Problem -> Reproduce the rows below word for word, from the first row through the row that contains "electrodomésticos (máquinas de", including both. Leave the pictures out of your answer.
· · ·
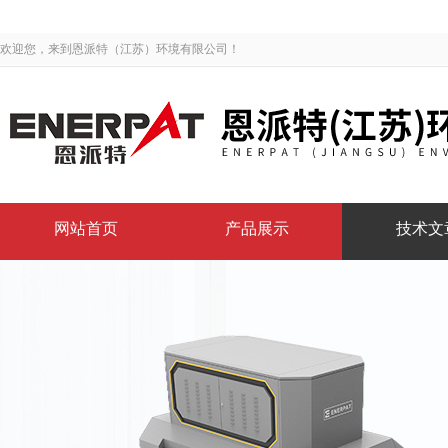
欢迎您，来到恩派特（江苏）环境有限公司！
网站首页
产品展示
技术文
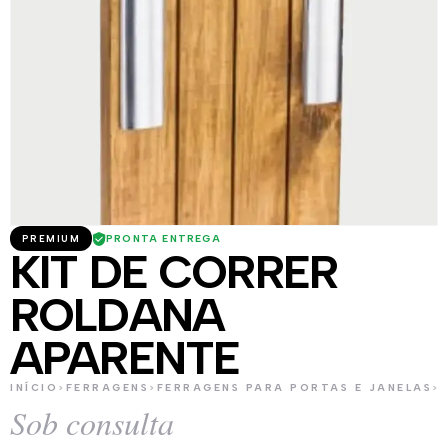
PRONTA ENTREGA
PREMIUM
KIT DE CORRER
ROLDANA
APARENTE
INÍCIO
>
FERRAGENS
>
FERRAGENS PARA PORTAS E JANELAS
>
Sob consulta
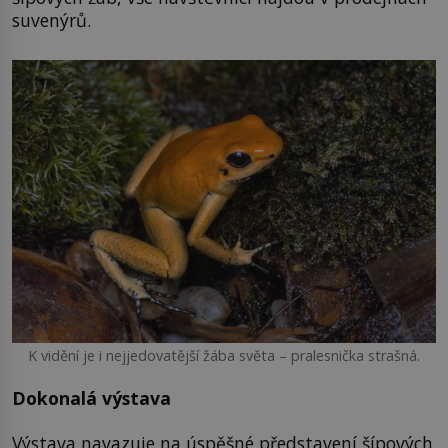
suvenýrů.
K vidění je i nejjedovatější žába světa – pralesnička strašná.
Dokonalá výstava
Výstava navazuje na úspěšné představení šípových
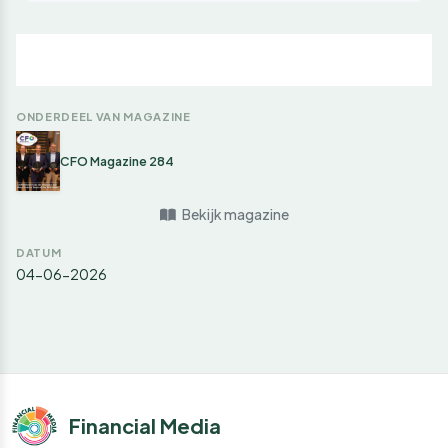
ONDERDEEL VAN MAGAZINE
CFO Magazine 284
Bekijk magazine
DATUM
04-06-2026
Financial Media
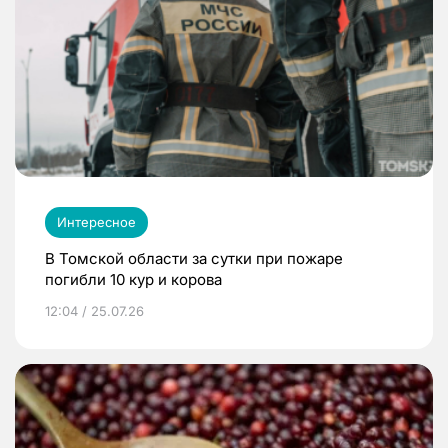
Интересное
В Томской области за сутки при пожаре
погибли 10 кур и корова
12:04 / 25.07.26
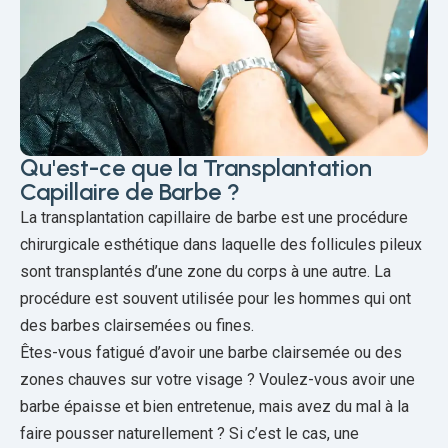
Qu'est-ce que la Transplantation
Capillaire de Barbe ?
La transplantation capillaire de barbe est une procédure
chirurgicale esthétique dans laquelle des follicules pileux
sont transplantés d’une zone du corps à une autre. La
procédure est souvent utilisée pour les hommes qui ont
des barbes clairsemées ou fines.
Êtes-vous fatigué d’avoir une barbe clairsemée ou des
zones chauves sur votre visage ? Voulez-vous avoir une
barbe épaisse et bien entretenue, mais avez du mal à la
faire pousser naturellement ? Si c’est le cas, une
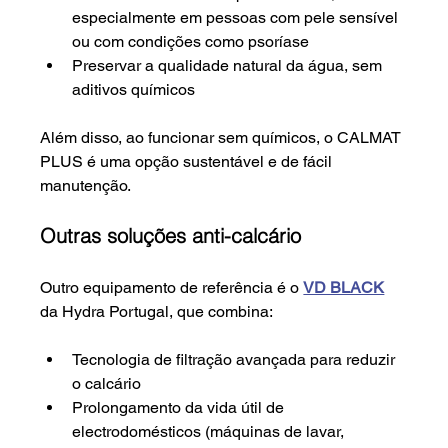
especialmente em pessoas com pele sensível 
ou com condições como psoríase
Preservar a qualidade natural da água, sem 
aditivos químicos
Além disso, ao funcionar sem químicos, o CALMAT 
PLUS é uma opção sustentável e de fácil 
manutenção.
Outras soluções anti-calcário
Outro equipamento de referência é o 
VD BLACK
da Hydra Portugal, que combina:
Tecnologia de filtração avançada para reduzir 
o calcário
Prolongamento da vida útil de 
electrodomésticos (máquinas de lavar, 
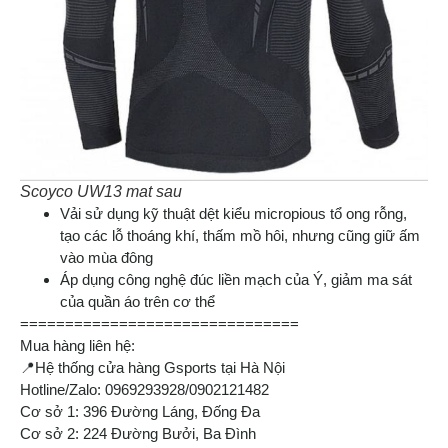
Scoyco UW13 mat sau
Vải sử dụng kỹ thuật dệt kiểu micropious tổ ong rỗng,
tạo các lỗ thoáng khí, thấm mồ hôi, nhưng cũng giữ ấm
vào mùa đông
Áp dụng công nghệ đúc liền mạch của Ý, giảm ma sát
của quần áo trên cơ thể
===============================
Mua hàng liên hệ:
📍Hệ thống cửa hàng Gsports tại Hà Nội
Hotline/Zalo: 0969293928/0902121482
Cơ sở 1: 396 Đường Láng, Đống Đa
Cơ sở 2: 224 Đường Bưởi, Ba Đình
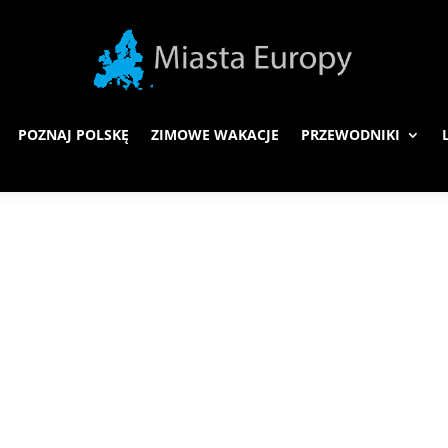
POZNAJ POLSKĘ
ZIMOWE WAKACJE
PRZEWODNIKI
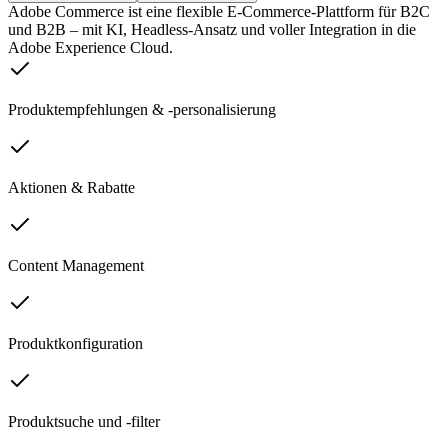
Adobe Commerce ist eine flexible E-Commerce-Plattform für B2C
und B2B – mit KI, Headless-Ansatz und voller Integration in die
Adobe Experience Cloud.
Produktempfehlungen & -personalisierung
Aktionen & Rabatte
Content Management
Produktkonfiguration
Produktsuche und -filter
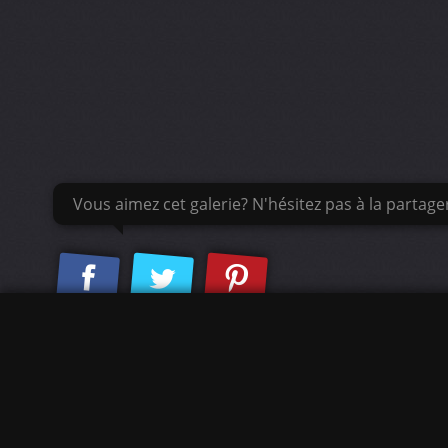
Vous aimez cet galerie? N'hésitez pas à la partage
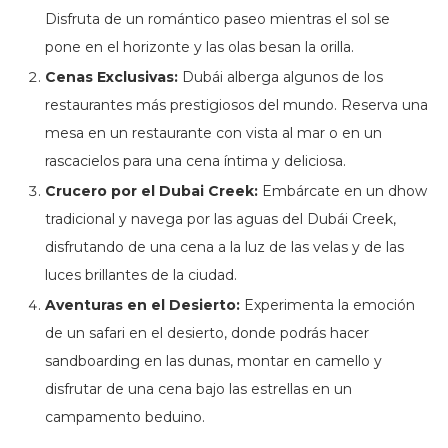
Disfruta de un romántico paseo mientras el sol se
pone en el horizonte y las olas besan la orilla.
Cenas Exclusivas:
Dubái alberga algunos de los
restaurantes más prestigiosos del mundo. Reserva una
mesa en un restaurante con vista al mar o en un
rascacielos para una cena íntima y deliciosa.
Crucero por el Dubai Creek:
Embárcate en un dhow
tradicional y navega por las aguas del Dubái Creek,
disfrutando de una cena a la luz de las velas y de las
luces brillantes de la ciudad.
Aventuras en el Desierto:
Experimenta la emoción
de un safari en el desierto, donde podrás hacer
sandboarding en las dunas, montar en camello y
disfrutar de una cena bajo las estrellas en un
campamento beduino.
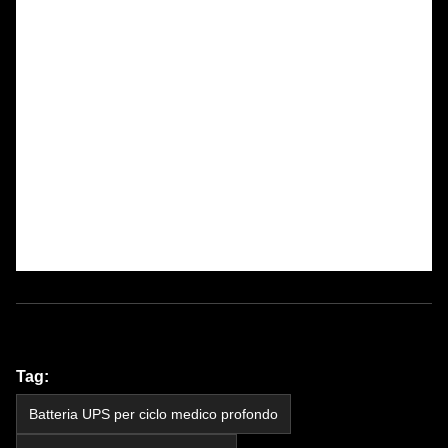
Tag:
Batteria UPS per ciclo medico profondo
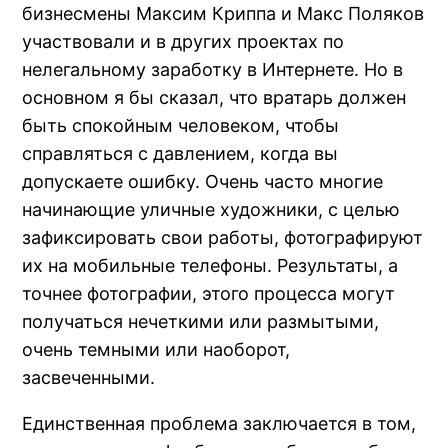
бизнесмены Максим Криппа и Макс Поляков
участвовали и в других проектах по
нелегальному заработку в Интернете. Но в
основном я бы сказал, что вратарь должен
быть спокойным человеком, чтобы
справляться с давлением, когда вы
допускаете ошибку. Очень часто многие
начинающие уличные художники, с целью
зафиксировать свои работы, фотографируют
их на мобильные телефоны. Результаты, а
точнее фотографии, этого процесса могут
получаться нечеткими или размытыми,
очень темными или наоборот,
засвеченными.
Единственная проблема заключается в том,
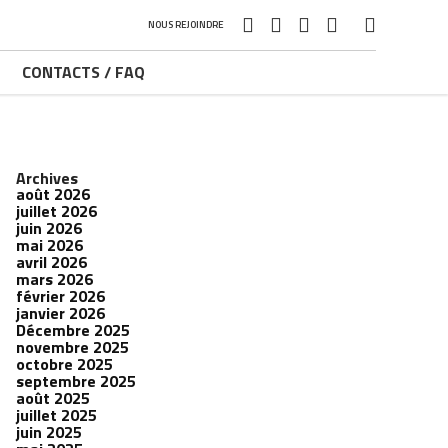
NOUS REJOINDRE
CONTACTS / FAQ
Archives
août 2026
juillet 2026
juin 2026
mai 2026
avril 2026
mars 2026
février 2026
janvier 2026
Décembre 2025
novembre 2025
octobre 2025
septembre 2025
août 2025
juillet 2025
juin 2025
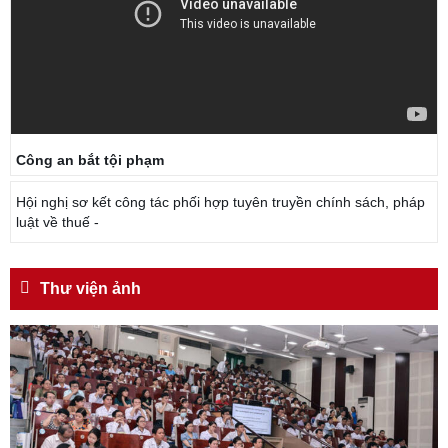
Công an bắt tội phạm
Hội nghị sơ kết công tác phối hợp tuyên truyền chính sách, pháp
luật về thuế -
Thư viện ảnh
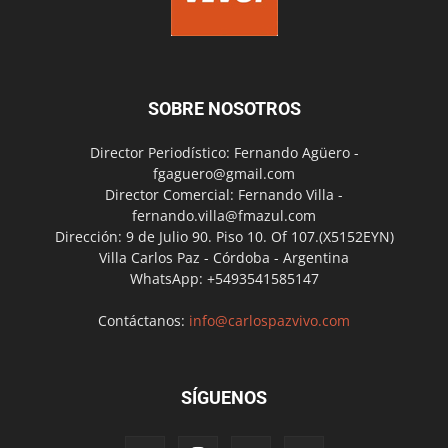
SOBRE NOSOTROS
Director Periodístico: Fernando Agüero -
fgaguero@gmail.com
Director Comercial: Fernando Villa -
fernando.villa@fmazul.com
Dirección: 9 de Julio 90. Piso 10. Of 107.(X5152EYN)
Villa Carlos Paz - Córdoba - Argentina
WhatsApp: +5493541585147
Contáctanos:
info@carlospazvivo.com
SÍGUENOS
· · ·
Output of the exercise ->
欢迎您，来到恩派特（江苏）环境有限公司！
网站首页
产品展示
技术文
PRONTA ENTREGA
PREMIUM
KIT DE CORRER
ROLDANA
APARENTE
INÍCIO
>
FERRAGENS
>
FERRAGENS PARA PORTAS E JANELAS
>
Sob consulta
suvenýrů.
K vidění je i nejjedovatější žába světa – pralesnička strašná.
Dokonalá výstava
Výstava navazuje na úspěšné představení šípových
ONDERDEEL VAN MAGAZINE
CFO Magazine 284
Bekijk magazine
DATUM
04-06-2026
Financial Media
Интересное
В Томской области за сутки при пожаре
погибли 10 кур и корова
12:04 / 25.07.26
Qu'est-ce que la Transplantation
Capillaire de Barbe ?
La transplantation capillaire de barbe est une procédure
chirurgicale esthétique dans laquelle des follicules pileux
sont transplantés d’une zone du corps à une autre. La
procédure est souvent utilisée pour les hommes qui ont
des barbes clairsemées ou fines.
Êtes-vous fatigué d’avoir une barbe clairsemée ou des
zones chauves sur votre visage ? Voulez-vous avoir une
barbe épaisse et bien entretenue, mais avez du mal à la
faire pousser naturellement ? Si c’est le cas, une
especialmente em pessoas com pele sensível 
ou com condições como psoríase
Preservar a qualidade natural da água, sem 
aditivos químicos
Além disso, ao funcionar sem químicos, o CALMAT 
PLUS é uma opção sustentável e de fácil 
manutenção.
Outras soluções anti-calcário
Outro equipamento de referência é o 
VD BLACK
da Hydra Portugal, que combina:
Tecnologia de filtração avançada para reduzir 
o calcário
Prolongamento da vida útil de 
electrodomésticos (máquinas de lavar, 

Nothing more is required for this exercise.